Why has the total number of attacks reported by FireHost dropped from more than 17,000,000 in Q3 2013 to less than 9,000,000 in Q4 2013? FireHost claims this is at least partly to do with it’s IP reputation management filtering service that is creating a “black hole” effect in which would-be hackers don’t even attempt attacks on FireHost’s servers.
IP reputation filtering intercepts web traffic from blacklisted IPs at the perimeter, stopping malicious traffic coming from malevolent networks and botnets with suspicious IP addresses. These attackers find they aren’t able to connect to the protected networks, without reason or response, causing them to go elsewhere. Eventually, attackers consider these areas of the Internet veritable “black holes” that they avoid.
“If an automated attack detects a dead address, it’s unlikely to probe it any further,” FireHost CEO Chris Drake said in a statement. “It will simply move on to another, a new vulnerable target, and launch the same attack there.”
According to FireHost’s quarterly “Superfecta” report that analyzes blocked attacks, the total number of attacks filtered by FireHost’s IPRM was nearly cut in half, largely due to the black hole effect.

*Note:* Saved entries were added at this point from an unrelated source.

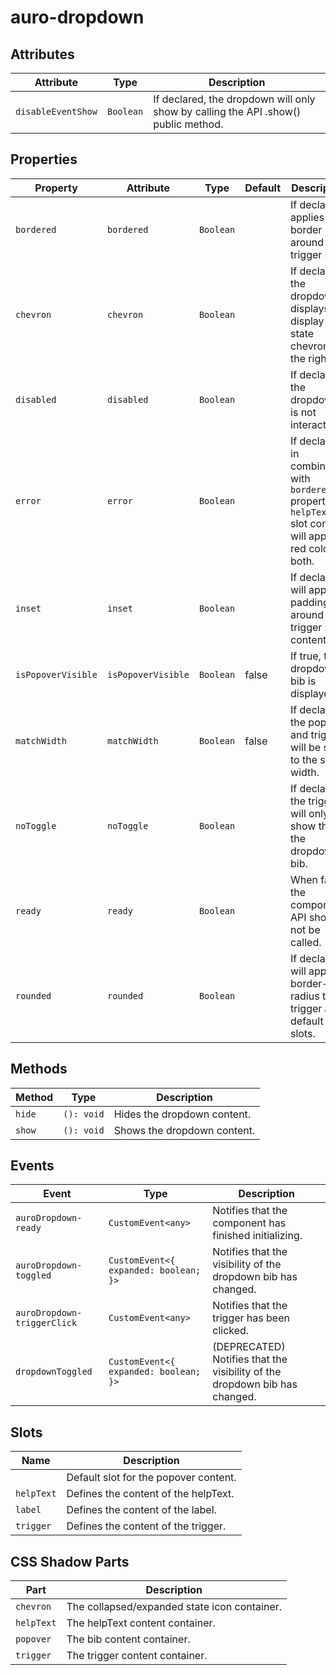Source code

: # auro-dropdown

## Attributes

| Attribute          | Type        | Description                                      |
|--------------------|-------------|--------------------------------------------------|
| `disableEventShow` | ` Boolean ` | If declared, the dropdown will only show by calling the API .show() public method. |

## Properties

| Property           | Attribute          | Type        | Default | Description                                      |
|--------------------|--------------------|-------------|---------|--------------------------------------------------|
| `bordered`         | `bordered`         | ` Boolean ` |         | If declared, applies a border around the trigger slot. |
| `chevron`          | `chevron`          | ` Boolean ` |         | If declared, the dropdown displays an display state chevron on the right. |
| `disabled`         | `disabled`         | ` Boolean ` |         | If declared, the dropdown is not interactive.    |
| `error`            | `error`            | ` Boolean ` |         | If declared in combination with `bordered` property or `helpText` slot content, will apply red color to both. |
| `inset`            | `inset`            | ` Boolean ` |         | If declared, will apply padding around trigger slot content. |
| `isPopoverVisible` | `isPopoverVisible` | ` Boolean ` | false   | If true, the dropdown bib is displayed.          |
| `matchWidth`       | `matchWidth`       | ` Boolean ` | false   | If declared, the popover and trigger will be set to the same width. |
| `noToggle`         | `noToggle`         | ` Boolean ` |         | If declared, the trigger will only show the the dropdown bib. |
| `ready`            | `ready`            | `Boolean`   |         | When false the component API should not be called. |
| `rounded`          | `rounded`          | ` Boolean ` |         | If declared, will apply border-radius to trigger and default slots. |

## Methods

| Method | Type       | Description                 |
|--------|------------|-----------------------------|
| `hide` | `(): void` | Hides the dropdown content. |
| `show` | `(): void` | Shows the dropdown content. |

## Events

| Event                       | Type                                  | Description                                      |
|-----------------------------|---------------------------------------|--------------------------------------------------|
| `auroDropdown-ready`        | `CustomEvent<any>`                    | Notifies that the component has finished initializing. |
| `auroDropdown-toggled`      | `CustomEvent<{ expanded: boolean; }>` | Notifies that the visibility of the dropdown bib has changed. |
| `auroDropdown-triggerClick` | `CustomEvent<any>`                    | Notifies that the trigger has been clicked.      |
| `dropdownToggled`           | `CustomEvent<{ expanded: boolean; }>` | (DEPRECATED) Notifies that the visibility of the dropdown bib has changed. |

## Slots

| Name       | Description                           |
|------------|---------------------------------------|
|            | Default slot for the popover content. |
| `helpText` | Defines the content of the helpText.  |
| `label`    | Defines the content of the label.     |
| `trigger`  | Defines the content of the trigger.   |

## CSS Shadow Parts

| Part       | Description                                  |
|------------|----------------------------------------------|
| `chevron`  | The collapsed/expanded state icon container. |
| `helpText` | The helpText content container.              |
| `popover`  | The bib content container.                   |
| `trigger`  | The trigger content container.               |
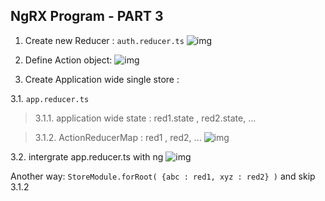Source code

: ## NgRX  Program - PART 3

1. Create new Reducer : `auth.reducer.ts`
![img](https://github.com/lekhrajdinkar/NG6/blob/master/notes/assets/ngrx/31.jpg)

2. Define Action object:
![img](https://github.com/lekhrajdinkar/NG6/blob/master/notes/assets/ngrx/32.jpg)

3. Create Application wide single store : 

3.1. `app.reducer.ts`
> 3.1.1. application wide state : red1.state , red2.state, ...

> 3.1.2. ActionReducerMap : red1 , red2, ...
![img](https://github.com/lekhrajdinkar/NG6/blob/master/notes/assets/ngrx/35.jpg)

3.2. intergrate app.reducer.ts with ng
![img](https://github.com/lekhrajdinkar/NG6/blob/master/notes/assets/ngrx/34.jpg)

Another way: `StoreModule.forRoot( {abc : red1, xyz : red2} )` and skip 3.1.2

As a result, web applications which are exposed to less attack traffic have improved memory and processor efficiency, and there is less network traffic load overall.
The report also found that attackers continue to use relatively old attack methods, like the ones used in the recent data breaches of SnapChat and Target. This means that while some networks are benefitting from being invisible to cybercriminals, others could benefit from applying new security measures.